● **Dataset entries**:
────────
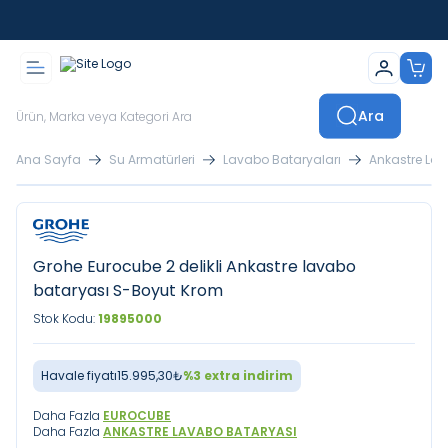
İstanbul İçi Sevkiyatlar Kendi Araçlarımızla Yapılmaktadır
Ara
Ana Sayfa
Su Armatürleri
Lavabo Bataryaları
Ankastre La
Grohe Eurocube 2 delikli Ankastre lavabo
bataryası S-Boyut Krom
Stok Kodu:
19895000
Havale fiyatı
15.995,30
₺
%
3
extra indirim
Daha Fazla
EUROCUBE
Daha Fazla
ANKASTRE LAVABO BATARYASI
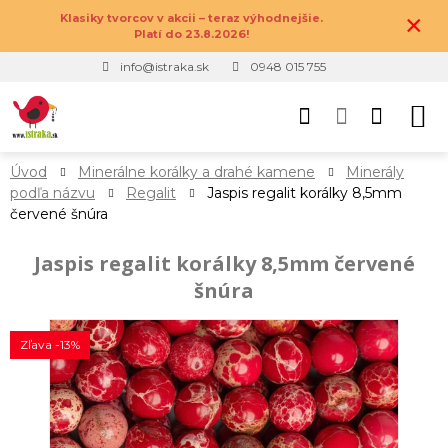
×
Klasiky tvorcov v akcii – teraz výhodnejšie.
Platí do 23.8.2026!
info@istraka.sk
0948 015 755
Úvod
Minerálne korálky a drahé kamene
Minerály
podľa názvu
Regalit
Jaspis regalit korálky 8,5mm
červené šnúra
Jaspis regalit korálky 8,5mm červené
šnúra
Zľava -13%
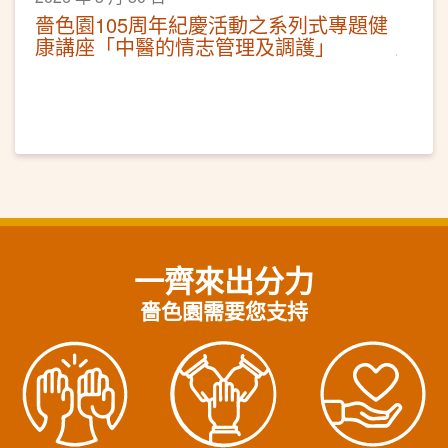
嗇色園105周年紀慶活動之系列式專題健
康講座「中醫的情志管理及調護」
一齊來出分力
嗇色園需要您支持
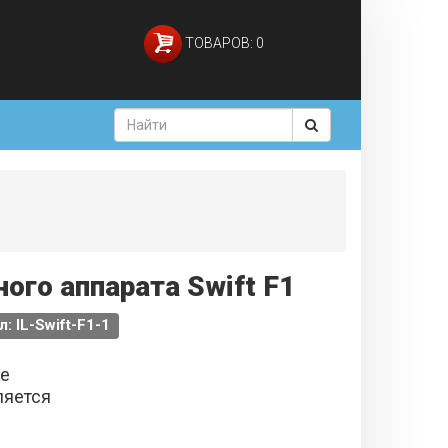
ТОВАРОВ: 0
ого аппарата Swift F1
: IL-Swift-F1-1
не
ляется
────────
● **TASK TO CARRY OUT**: Tell how many lines of the data include the word "Jaspis", and nothing else.

● **SOLUTION BELOW**: 2